The market, once a soporific outpost for post-partition settlers from the north-west frontier, has outstripped Connaught Place as the city's toniest hang-out joint
Over the weekend, the prime minister sought to distance himself from a “gang” that hangs out at a signature location in India’s capital city. What makes him so uncomfortable about this grouping, which he assumes is homogenous and uniformly opposed to him? The interview in The Indian Express suggests that he thinks all habitues of Khan Market are upscale, liberal westernised elites who disdain him and his brand of politics.

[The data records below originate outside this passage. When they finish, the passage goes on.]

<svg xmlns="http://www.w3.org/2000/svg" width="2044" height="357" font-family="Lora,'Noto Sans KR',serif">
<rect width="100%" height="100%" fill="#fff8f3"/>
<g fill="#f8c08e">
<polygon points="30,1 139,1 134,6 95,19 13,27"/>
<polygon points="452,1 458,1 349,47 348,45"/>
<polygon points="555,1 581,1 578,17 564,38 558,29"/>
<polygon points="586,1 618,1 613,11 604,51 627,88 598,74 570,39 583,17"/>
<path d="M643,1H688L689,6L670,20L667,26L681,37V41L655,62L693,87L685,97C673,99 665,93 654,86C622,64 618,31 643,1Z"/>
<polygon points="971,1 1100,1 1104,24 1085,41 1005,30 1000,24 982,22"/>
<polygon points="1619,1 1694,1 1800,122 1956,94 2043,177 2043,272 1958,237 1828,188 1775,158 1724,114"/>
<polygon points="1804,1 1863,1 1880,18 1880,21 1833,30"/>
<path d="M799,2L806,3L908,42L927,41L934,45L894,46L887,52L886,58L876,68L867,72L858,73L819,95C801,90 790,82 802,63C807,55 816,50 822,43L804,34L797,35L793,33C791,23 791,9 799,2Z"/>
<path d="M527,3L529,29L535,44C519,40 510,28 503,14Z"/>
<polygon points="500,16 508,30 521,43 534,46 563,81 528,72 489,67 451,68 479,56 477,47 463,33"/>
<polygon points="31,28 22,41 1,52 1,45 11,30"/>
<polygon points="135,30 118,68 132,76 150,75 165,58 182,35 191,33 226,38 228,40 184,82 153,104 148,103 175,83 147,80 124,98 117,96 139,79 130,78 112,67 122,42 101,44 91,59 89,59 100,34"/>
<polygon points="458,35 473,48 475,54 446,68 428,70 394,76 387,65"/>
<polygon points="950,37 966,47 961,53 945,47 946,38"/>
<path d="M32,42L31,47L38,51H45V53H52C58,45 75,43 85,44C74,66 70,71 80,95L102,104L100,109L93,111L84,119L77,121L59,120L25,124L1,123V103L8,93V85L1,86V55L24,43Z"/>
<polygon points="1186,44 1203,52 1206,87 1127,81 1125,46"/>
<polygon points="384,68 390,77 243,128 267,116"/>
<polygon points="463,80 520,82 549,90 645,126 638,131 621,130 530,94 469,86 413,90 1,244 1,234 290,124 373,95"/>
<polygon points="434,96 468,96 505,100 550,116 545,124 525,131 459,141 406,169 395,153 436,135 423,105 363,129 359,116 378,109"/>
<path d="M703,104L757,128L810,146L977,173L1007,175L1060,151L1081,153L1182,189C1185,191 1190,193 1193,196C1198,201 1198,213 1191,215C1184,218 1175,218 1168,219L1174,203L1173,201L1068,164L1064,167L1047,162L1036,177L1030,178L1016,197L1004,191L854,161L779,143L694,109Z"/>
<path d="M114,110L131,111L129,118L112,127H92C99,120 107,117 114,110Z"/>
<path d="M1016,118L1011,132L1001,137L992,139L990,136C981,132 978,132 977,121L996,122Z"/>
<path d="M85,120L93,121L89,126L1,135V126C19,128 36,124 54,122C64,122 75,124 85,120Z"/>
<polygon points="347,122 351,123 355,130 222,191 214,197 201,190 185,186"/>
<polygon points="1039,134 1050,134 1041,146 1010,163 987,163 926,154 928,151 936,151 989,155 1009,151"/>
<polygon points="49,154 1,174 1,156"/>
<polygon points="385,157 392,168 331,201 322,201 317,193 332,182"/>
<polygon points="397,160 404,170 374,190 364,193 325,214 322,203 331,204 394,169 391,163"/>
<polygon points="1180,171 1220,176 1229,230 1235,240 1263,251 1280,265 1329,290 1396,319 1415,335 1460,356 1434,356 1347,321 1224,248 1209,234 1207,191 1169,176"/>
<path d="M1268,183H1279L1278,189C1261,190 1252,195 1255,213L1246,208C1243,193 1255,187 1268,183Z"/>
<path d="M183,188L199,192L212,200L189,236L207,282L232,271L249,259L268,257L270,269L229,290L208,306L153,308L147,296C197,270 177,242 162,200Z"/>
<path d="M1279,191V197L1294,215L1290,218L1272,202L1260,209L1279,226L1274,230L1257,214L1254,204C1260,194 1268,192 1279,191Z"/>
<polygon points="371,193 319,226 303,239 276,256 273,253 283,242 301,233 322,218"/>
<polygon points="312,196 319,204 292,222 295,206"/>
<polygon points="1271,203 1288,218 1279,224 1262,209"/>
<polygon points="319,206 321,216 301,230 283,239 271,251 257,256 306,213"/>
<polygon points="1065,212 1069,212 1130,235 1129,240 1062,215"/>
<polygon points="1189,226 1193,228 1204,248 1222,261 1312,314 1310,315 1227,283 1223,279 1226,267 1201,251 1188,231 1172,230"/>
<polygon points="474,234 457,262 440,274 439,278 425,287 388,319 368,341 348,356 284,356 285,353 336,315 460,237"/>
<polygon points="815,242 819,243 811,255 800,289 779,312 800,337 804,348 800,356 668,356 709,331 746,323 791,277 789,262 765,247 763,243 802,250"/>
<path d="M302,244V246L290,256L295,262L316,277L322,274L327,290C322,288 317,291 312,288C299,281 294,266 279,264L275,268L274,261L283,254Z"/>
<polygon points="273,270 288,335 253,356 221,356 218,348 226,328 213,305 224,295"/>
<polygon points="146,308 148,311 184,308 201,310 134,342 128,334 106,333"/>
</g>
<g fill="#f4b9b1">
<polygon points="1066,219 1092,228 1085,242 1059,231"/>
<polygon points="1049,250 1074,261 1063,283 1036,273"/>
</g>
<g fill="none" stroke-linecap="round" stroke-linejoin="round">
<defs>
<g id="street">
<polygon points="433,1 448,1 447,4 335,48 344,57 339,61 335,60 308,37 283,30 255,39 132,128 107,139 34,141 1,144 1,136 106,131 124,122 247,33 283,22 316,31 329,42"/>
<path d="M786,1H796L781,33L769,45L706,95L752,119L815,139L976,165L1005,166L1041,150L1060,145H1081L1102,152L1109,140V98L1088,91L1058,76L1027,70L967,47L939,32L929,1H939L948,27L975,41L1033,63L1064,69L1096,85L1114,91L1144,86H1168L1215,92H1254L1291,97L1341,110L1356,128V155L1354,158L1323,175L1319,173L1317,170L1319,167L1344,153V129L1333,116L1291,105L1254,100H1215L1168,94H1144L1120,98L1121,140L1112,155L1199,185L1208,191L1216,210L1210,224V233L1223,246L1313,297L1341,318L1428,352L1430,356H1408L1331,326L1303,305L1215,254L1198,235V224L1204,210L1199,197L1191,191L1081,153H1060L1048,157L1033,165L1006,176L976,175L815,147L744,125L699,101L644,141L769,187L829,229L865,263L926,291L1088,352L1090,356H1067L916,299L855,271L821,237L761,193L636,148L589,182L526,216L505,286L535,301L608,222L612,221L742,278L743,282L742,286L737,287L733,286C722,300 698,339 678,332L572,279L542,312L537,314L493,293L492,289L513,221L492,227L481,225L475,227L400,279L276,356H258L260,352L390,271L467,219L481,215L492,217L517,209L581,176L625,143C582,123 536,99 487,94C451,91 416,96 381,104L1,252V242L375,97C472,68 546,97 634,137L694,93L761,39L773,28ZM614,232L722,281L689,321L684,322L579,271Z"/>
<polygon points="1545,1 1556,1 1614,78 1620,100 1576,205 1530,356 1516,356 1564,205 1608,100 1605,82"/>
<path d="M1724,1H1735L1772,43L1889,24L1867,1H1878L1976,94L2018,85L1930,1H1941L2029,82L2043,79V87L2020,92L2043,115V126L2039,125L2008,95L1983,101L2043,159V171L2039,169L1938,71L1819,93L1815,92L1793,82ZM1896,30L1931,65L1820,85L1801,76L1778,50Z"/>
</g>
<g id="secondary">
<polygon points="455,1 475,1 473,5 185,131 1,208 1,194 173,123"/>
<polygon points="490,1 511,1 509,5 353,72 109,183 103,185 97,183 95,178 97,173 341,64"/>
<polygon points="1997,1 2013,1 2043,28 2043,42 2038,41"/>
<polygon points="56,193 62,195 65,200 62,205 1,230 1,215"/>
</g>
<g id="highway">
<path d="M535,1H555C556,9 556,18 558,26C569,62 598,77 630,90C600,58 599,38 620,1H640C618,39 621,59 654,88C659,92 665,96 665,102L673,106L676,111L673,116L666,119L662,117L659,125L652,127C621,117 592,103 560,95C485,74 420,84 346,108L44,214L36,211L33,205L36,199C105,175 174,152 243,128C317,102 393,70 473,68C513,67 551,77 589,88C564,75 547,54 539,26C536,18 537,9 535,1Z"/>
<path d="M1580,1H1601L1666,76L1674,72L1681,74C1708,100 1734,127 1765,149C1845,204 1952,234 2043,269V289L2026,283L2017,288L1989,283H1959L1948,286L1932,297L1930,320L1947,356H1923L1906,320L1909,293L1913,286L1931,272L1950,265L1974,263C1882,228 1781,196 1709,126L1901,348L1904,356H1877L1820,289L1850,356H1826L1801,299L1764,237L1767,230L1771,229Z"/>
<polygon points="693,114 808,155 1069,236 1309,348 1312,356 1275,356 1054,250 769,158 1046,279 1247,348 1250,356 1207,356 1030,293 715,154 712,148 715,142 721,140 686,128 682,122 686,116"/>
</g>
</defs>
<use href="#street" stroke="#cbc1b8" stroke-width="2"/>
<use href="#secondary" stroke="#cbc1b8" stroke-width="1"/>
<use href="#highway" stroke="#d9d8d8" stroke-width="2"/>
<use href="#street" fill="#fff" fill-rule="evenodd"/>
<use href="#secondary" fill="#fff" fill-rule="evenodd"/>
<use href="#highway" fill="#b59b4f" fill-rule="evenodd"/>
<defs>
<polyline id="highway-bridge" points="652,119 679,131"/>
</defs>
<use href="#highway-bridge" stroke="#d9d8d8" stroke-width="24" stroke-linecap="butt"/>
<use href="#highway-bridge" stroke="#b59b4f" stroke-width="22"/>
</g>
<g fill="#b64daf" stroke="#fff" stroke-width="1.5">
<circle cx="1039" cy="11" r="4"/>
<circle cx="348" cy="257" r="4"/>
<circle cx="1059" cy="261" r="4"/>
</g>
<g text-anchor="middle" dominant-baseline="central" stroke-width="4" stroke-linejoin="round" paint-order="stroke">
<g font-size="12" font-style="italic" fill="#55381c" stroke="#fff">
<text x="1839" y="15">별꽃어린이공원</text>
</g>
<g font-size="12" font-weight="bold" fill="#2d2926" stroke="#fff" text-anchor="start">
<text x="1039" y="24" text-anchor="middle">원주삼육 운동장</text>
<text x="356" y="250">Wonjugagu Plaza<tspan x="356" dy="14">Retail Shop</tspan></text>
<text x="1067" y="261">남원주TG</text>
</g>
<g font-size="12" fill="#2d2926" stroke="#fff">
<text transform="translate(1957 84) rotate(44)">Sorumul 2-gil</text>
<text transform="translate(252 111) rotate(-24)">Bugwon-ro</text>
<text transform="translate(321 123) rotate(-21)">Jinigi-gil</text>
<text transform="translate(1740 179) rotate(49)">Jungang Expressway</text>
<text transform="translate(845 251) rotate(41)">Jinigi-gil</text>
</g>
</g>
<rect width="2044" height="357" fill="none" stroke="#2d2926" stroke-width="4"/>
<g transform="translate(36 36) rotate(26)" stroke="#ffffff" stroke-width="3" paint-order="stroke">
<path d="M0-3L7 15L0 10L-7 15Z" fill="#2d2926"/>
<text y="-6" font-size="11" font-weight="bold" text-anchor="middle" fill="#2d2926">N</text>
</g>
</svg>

Since most of the people who visit an area that figures among the world’s 25 most expensive retail real estate are busy shopping for upscale brands and products or eating or drinking at elite restaurants, it is safe to say any focus on politics is minimal here. No Khan Market eatery remotely resembles College Street’s famous Coffee House or a Left Bank Café where subversion and intellectual discourse were once almost mandatory activities. If the prime minister has concluded that Khan Market’s clientele are not the kind who “made” him and are unlikely to vote for him, we must assume that Mr Modi or his party colleagues must have conducted a detailed recce to formulate those views.
Still, it is a pity Mr Modi chooses to regard this once-charming market as a blank cheque in his vote bank. Had he applied his characteristic verve to Khan Market as he did to his home state of Gujarat, he would have earned, without question, some robust support from these so-called liberal elites.

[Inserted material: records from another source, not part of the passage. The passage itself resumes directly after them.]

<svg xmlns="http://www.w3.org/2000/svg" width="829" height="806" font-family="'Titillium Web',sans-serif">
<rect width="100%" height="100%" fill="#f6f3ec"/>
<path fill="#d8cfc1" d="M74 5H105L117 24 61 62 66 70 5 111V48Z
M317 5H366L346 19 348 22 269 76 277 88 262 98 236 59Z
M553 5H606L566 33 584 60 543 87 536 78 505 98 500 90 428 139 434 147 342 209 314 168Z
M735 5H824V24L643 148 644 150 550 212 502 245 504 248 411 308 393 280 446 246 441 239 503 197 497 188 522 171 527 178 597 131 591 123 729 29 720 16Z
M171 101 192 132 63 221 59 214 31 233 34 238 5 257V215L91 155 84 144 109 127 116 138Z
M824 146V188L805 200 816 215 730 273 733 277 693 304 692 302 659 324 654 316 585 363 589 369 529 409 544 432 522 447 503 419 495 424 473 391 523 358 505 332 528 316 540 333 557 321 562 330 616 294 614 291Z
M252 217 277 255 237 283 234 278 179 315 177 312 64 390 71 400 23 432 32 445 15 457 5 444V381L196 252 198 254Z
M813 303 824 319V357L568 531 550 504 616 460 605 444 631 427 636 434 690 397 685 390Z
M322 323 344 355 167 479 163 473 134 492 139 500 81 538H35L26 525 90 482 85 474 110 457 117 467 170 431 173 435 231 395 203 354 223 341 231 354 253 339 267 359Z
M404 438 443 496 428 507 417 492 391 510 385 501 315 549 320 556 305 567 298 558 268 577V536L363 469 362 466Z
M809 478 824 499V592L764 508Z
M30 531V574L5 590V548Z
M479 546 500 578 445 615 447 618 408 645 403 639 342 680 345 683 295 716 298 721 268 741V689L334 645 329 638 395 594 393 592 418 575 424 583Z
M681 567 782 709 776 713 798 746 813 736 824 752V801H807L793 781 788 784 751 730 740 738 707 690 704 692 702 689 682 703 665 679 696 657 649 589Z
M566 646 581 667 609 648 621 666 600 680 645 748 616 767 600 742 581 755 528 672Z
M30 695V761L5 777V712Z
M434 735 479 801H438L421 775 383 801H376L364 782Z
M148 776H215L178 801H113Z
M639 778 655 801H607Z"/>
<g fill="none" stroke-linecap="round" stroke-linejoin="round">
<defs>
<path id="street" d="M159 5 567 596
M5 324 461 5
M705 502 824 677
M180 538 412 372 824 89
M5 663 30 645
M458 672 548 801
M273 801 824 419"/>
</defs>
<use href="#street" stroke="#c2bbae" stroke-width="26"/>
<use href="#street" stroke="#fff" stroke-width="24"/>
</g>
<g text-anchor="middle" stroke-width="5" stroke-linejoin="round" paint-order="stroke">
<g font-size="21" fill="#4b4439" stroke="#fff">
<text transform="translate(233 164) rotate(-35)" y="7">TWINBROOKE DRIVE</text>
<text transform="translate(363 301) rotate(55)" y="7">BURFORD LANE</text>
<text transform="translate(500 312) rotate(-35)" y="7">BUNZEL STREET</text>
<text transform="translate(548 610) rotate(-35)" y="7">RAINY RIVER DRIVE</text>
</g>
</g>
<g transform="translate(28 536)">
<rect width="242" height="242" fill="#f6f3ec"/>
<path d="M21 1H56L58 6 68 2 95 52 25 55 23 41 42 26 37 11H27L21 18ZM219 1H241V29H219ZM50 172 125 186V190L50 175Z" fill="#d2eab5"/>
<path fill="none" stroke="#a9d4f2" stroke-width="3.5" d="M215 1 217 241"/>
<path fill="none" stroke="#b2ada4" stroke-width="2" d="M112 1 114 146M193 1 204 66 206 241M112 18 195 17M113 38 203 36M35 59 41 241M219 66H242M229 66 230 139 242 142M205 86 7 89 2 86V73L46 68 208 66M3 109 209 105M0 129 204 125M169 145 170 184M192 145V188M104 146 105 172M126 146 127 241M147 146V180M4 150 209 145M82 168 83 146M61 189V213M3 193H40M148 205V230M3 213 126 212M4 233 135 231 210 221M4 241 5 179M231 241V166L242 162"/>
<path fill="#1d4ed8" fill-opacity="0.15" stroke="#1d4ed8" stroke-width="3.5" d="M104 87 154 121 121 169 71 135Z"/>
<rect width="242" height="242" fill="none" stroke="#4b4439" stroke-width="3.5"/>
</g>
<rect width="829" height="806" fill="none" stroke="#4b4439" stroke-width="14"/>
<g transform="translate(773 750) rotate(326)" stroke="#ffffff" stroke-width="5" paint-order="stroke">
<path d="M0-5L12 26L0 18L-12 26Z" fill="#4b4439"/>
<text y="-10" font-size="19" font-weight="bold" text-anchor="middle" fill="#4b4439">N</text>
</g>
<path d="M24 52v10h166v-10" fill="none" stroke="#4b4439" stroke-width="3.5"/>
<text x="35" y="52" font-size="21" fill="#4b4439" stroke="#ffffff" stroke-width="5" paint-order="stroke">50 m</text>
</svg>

The market, once a soporific outpost for post-partition settlers from the north-west frontier, has outstripped Connaught Place as the city’s toniest hang-out joint (ironically, this 21st century status would have horrified Khan Abdul Jabbar Khan, the austere brother of the Frontier Gandhi, for whom the market is named).
That dubious prestige, the twin result of a handy location and the explosion of upscale commerce to cater to a post-liberalisation cosmopolitan crowd, has come at a cost. Surrounded by a constant din and lured by astronomical rents, residents have chosen to vacate their homes here and lease them to eateries and shops. The result is a series of new and exciting establishments to visit, sure, but the downsides have multiplied exponentially too.
Today, a visitor will be struck by the traffic jams that have become a permanent fixture on the lanes around Khan Market as cars draw up to disgorge their passengers on to entrances that are choked with cars. Touchingly, the market’s administrative association chose to solve the parking shortage by ending the free parking with a paid service, an expedient that is unlikely to discourage Khan Market gang members.
More serious is the fire hazard that Khan Market has become. Most of those enchanting residences with their narrow wooden stairways and wide window bays are chic restaurants today. Few of them appear to have fire escapes or follow any modicum of fire safety standards. The market, like most of Lutyens’ Delhi (another of Mr Modi’s pet peeves), comes under the purview of the New Delhi Municipal Corporation (NDMC), which has a majority of central government representatives on its administrative council. This body has been markedly desultory in enforcing fire safety norms here, a circumstance that caused a Supreme Court bench to make an acid comment about the rich being exempted from law enforcement.
What’s all this got to do with Mr Modi? Simply this. The market is about 3.5 km from his official residence. He has been energetic about renaming roads in the vicinity to suit his political priorities. It lies well within his powers to direct NMDC to solve these basic traffic problems and issues impacting citizens’ safety — after all, rich people aren’t the only ones who will die if even one place in Khan Market catches fire; many less affluent service providers will perish too, chowkidars included.
Perhaps the next time Mr Modi visits his good friend Xi Jinping in China, he should request a visit to Xintiandi. This shopping and entertainment district can be loosely described as Shanghai’s Khan Market. Like Khan Market, it boasts some of the priciest real estate in China and the most fashionable commercial establishments. But the resemblance ends there. Bustling with shops and restaurants in narrow historical alleyways, Xintiadi owes its existence to a government-directed urban renewal project that includes the restoration of some of the old houses (a museum tracing the history of Communist Party is located in one of these). Unlike Khan Market, where residents exited by choice, many families were displaced for the Xintiandi renewal project. It is, notably, a car-free zone so visitors can wander freely without being assaulted by car horns, the curses of irate drivers and exhaust fumes.
Xintiandi, in short, is an unabashedly affluent area, a showcase of China’s post-Mao ideology of Capitalism with Chinese Characteristics. It doesn’t take much to make Khan Market India’s Xintiandi, just a little bit of imaginative urban planning. Certainly, none of it is beyond the capabilities of a prime minister who has managed to alter in just five years centuries of lethargy with an awesome clean-up of Varanasi. At any rate, he would feel less alienated from the Khan Market Gang if he chose to work his transformative magic there.